** EXTRACTED RECORDS follows **
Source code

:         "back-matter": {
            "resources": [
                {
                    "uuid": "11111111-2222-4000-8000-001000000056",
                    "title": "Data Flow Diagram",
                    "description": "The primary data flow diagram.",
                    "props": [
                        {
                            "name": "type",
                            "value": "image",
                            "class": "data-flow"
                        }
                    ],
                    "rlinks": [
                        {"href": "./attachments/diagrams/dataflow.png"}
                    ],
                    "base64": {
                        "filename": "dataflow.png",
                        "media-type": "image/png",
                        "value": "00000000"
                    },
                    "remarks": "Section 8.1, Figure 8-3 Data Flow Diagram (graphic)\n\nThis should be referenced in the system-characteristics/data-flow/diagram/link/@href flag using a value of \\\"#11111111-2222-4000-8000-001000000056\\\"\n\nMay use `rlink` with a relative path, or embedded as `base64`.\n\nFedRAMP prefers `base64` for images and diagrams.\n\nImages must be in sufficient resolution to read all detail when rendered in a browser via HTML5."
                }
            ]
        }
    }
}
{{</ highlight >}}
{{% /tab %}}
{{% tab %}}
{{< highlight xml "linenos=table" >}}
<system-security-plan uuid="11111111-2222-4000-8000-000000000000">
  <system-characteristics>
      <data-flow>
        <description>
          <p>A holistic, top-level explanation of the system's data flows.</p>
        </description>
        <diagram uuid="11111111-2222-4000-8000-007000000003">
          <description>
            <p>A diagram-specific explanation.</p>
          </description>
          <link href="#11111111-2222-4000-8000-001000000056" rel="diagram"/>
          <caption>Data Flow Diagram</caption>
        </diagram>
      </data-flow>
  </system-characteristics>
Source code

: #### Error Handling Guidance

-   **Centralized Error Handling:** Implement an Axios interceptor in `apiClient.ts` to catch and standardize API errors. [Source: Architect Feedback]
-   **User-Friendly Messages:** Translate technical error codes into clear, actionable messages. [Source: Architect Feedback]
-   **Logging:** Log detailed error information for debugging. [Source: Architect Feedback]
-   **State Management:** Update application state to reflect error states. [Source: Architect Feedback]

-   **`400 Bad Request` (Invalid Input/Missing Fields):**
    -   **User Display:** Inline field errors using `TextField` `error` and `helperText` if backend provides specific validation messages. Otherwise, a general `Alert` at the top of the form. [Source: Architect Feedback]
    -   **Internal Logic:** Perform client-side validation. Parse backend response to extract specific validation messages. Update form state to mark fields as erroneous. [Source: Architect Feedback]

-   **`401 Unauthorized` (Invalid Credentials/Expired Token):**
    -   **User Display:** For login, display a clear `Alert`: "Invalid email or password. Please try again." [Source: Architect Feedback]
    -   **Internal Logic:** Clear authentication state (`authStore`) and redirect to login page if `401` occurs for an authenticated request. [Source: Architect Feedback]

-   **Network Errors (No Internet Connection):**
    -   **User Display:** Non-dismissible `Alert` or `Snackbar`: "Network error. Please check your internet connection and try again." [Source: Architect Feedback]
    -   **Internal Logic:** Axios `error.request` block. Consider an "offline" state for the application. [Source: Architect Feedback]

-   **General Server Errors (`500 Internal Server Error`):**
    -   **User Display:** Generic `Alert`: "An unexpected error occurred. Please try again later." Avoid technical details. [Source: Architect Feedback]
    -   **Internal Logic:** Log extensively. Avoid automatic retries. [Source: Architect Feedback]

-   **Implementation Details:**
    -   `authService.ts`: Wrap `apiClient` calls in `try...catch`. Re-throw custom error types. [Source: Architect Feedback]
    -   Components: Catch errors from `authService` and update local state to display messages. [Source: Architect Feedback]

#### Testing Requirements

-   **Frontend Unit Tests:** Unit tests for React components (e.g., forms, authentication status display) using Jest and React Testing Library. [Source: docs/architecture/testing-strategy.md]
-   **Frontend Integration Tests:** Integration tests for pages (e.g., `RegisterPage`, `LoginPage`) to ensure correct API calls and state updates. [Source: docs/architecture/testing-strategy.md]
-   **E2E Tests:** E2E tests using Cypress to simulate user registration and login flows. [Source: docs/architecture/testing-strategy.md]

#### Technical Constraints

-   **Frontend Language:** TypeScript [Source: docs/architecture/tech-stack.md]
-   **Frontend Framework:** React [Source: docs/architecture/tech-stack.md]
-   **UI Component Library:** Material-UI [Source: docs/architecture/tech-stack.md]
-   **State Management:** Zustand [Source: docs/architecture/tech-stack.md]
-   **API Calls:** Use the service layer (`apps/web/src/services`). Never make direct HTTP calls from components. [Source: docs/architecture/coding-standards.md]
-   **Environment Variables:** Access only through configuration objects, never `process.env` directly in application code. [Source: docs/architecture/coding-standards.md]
** End of EXTRACTED RECORDS **
WHAT TO PRODUCE ▸ Nothing should be omitted or altered. Retype the records exactly.

PROBLEM SOLUTION ▸
Source code

:         "back-matter": {
            "resources": [
                {
                    "uuid": "11111111-2222-4000-8000-001000000056",
                    "title": "Data Flow Diagram",
                    "description": "The primary data flow diagram.",
                    "props": [
                        {
                            "name": "type",
                            "value": "image",
                            "class": "data-flow"
                        }
                    ],
                    "rlinks": [
                        {"href": "./attachments/diagrams/dataflow.png"}
                    ],
                    "base64": {
                        "filename": "dataflow.png",
                        "media-type": "image/png",
                        "value": "00000000"
                    },
                    "remarks": "Section 8.1, Figure 8-3 Data Flow Diagram (graphic)\n\nThis should be referenced in the system-characteristics/data-flow/diagram/link/@href flag using a value of \\\"#11111111-2222-4000-8000-001000000056\\\"\n\nMay use `rlink` with a relative path, or embedded as `base64`.\n\nFedRAMP prefers `base64` for images and diagrams.\n\nImages must be in sufficient resolution to read all detail when rendered in a browser via HTML5."
                }
            ]
        }
    }
}
{{</ highlight >}}
{{% /tab %}}
{{% tab %}}
{{< highlight xml "linenos=table" >}}
<system-security-plan uuid="11111111-2222-4000-8000-000000000000">
  <system-characteristics>
      <data-flow>
        <description>
          <p>A holistic, top-level explanation of the system's data flows.</p>
        </description>
        <diagram uuid="11111111-2222-4000-8000-007000000003">
          <description>
            <p>A diagram-specific explanation.</p>
          </description>
          <link href="#11111111-2222-4000-8000-001000000056" rel="diagram"/>
          <caption>Data Flow Diagram</caption>
        </diagram>
      </data-flow>
  </system-characteristics>
Source code

: #### Error Handling Guidance

-   **Centralized Error Handling:** Implement an Axios interceptor in `apiClient.ts` to catch and standardize API errors. [Source: Architect Feedback]
-   **User-Friendly Messages:** Translate technical error codes into clear, actionable messages. [Source: Architect Feedback]
-   **Logging:** Log detailed error information for debugging. [Source: Architect Feedback]
-   **State Management:** Update application state to reflect error states. [Source: Architect Feedback]

-   **`400 Bad Request` (Invalid Input/Missing Fields):**
    -   **User Display:** Inline field errors using `TextField` `error` and `helperText` if backend provides specific validation messages. Otherwise, a general `Alert` at the top of the form. [Source: Architect Feedback]
    -   **Internal Logic:** Perform client-side validation. Parse backend response to extract specific validation messages. Update form state to mark fields as erroneous. [Source: Architect Feedback]

-   **`401 Unauthorized` (Invalid Credentials/Expired Token):**
    -   **User Display:** For login, display a clear `Alert`: "Invalid email or password. Please try again." [Source: Architect Feedback]
    -   **Internal Logic:** Clear authentication state (`authStore`) and redirect to login page if `401` occurs for an authenticated request. [Source: Architect Feedback]

-   **Network Errors (No Internet Connection):**
    -   **User Display:** Non-dismissible `Alert` or `Snackbar`: "Network error. Please check your internet connection and try again." [Source: Architect Feedback]
    -   **Internal Logic:** Axios `error.request` block. Consider an "offline" state for the application. [Source: Architect Feedback]

-   **General Server Errors (`500 Internal Server Error`):**
    -   **User Display:** Generic `Alert`: "An unexpected error occurred. Please try again later." Avoid technical details. [Source: Architect Feedback]
    -   **Internal Logic:** Log extensively. Avoid automatic retries. [Source: Architect Feedback]

-   **Implementation Details:**
    -   `authService.ts`: Wrap `apiClient` calls in `try...catch`. Re-throw custom error types. [Source: Architect Feedback]
    -   Components: Catch errors from `authService` and update local state to display messages. [Source: Architect Feedback]

#### Testing Requirements

-   **Frontend Unit Tests:** Unit tests for React components (e.g., forms, authentication status display) using Jest and React Testing Library. [Source: docs/architecture/testing-strategy.md]
-   **Frontend Integration Tests:** Integration tests for pages (e.g., `RegisterPage`, `LoginPage`) to ensure correct API calls and state updates. [Source: docs/architecture/testing-strategy.md]
-   **E2E Tests:** E2E tests using Cypress to simulate user registration and login flows. [Source: docs/architecture/testing-strategy.md]

#### Technical Constraints

-   **Frontend Language:** TypeScript [Source: docs/architecture/tech-stack.md]
-   **Frontend Framework:** React [Source: docs/architecture/tech-stack.md]
-   **UI Component Library:** Material-UI [Source: docs/architecture/tech-stack.md]
-   **State Management:** Zustand [Source: docs/architecture/tech-stack.md]
-   **API Calls:** Use the service layer (`apps/web/src/services`). Never make direct HTTP calls from components. [Source: docs/architecture/coding-standards.md]
-   **Environment Variables:** Access only through configuration objects, never `process.env` directly in application code. [Source: docs/architecture/coding-standards.md]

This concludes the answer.